Report each line from the entries in which "DIRECTION" can be found.

Entries shown START

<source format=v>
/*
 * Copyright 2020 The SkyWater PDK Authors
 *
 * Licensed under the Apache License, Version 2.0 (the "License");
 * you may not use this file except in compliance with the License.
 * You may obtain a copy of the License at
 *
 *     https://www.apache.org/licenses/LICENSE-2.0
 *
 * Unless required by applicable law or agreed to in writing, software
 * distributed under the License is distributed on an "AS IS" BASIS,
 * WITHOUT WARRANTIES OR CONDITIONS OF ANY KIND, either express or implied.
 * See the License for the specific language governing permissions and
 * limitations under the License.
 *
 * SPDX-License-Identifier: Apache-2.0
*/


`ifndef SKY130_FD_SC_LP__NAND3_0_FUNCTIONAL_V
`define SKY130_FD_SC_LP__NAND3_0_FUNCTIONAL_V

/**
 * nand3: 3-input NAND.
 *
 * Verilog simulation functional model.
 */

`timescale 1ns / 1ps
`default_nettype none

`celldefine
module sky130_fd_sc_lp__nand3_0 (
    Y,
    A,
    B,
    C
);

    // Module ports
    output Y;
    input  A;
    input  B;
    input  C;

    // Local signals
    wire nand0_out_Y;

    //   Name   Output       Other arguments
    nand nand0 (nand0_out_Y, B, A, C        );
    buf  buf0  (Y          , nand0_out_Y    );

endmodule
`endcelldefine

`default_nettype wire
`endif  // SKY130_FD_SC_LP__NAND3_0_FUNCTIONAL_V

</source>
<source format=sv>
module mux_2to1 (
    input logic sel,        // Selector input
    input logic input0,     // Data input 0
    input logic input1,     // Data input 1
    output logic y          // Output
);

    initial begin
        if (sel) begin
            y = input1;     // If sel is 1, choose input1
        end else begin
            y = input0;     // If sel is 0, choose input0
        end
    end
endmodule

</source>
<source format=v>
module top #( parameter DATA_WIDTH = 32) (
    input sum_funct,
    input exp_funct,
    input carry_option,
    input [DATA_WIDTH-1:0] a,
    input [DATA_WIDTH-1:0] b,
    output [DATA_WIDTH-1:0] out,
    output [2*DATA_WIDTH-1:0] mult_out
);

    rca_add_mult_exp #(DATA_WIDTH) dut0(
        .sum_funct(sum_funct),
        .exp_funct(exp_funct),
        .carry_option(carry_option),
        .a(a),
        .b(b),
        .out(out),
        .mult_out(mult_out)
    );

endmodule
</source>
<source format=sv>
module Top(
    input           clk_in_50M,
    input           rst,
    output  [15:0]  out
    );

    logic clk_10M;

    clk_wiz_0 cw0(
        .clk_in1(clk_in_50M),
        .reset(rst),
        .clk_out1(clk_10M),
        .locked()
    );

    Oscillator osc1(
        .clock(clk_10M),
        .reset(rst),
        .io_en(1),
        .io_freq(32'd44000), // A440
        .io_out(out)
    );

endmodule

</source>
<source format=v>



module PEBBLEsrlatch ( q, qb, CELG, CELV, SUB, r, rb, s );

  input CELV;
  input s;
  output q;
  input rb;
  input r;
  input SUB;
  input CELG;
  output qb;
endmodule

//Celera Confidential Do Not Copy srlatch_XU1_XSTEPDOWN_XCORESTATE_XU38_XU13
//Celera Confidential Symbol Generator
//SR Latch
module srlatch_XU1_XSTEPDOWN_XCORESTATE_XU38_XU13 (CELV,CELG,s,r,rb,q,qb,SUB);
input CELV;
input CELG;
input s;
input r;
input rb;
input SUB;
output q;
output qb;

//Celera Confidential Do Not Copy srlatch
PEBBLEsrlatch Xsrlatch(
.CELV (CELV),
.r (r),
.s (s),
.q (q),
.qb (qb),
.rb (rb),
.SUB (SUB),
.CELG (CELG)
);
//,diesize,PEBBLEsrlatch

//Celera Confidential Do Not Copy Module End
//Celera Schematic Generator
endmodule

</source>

Entries shown END
Entries shown START

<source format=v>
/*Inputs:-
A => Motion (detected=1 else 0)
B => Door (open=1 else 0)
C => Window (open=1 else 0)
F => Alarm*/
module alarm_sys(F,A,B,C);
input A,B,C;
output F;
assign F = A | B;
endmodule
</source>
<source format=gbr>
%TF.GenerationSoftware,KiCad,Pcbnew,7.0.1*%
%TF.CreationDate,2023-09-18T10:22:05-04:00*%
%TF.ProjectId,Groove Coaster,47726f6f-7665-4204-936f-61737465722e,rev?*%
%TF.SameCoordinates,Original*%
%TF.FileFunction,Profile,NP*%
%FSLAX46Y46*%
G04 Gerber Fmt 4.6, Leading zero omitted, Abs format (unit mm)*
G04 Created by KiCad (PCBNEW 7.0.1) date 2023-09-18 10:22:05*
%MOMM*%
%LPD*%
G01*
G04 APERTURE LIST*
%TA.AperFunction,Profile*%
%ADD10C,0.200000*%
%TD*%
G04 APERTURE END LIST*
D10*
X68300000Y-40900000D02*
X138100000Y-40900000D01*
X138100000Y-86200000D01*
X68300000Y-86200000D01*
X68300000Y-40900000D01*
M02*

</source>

Entries shown END
Entries shown START

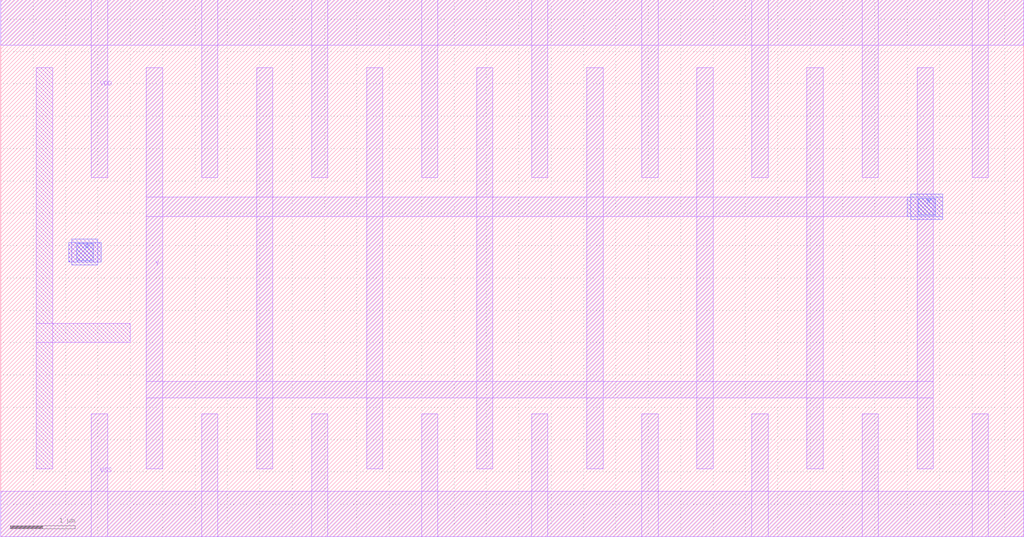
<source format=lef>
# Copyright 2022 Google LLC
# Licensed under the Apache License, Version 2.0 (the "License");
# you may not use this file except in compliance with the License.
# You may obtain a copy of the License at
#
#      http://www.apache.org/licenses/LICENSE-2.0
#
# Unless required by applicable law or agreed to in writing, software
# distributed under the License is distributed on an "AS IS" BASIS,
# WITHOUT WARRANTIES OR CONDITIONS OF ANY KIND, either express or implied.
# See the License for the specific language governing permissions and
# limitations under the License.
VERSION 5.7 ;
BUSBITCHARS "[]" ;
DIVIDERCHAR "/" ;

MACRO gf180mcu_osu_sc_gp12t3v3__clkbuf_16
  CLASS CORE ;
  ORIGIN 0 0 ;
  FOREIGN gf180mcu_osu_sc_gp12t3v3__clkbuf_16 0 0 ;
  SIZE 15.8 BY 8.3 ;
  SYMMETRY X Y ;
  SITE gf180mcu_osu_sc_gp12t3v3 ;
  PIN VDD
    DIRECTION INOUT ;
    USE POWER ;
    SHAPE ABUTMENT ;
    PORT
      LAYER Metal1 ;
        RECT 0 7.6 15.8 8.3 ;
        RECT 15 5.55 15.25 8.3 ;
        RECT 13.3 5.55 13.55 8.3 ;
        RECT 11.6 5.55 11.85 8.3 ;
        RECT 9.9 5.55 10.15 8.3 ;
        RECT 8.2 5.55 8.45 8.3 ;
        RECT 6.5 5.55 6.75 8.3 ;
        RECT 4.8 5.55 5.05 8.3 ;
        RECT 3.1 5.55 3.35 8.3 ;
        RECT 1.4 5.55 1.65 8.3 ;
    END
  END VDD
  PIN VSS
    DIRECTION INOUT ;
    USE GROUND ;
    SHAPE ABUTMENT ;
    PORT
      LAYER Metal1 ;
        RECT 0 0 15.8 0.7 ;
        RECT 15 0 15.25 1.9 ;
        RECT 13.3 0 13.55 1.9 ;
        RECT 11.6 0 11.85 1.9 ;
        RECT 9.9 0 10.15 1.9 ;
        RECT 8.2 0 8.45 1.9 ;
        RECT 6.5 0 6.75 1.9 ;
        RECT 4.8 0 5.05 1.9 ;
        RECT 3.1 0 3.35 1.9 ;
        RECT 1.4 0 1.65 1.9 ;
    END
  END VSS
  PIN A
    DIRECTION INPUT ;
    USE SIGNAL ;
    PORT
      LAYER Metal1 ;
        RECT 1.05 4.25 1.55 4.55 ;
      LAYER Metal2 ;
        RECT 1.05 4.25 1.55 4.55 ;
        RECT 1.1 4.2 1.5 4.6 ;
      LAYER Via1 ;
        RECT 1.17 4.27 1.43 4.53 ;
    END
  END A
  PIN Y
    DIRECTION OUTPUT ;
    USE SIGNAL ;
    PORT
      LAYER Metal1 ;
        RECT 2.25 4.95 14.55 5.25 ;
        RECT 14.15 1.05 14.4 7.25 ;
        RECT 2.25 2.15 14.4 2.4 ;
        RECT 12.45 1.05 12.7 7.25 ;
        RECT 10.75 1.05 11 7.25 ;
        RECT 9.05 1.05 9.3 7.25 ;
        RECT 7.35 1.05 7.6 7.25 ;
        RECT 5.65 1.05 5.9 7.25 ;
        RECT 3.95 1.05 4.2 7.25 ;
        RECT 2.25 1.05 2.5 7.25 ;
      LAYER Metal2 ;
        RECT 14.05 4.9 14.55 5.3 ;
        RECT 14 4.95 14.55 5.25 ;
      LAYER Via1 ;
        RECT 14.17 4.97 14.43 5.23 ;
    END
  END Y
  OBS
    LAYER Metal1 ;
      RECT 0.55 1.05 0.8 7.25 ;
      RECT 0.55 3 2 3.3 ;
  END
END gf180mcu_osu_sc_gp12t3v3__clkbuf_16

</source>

Entries shown END

### Task result
    DIRECTION INOUT ;
    DIRECTION INOUT ;
    DIRECTION INPUT ;
    DIRECTION OUTPUT ;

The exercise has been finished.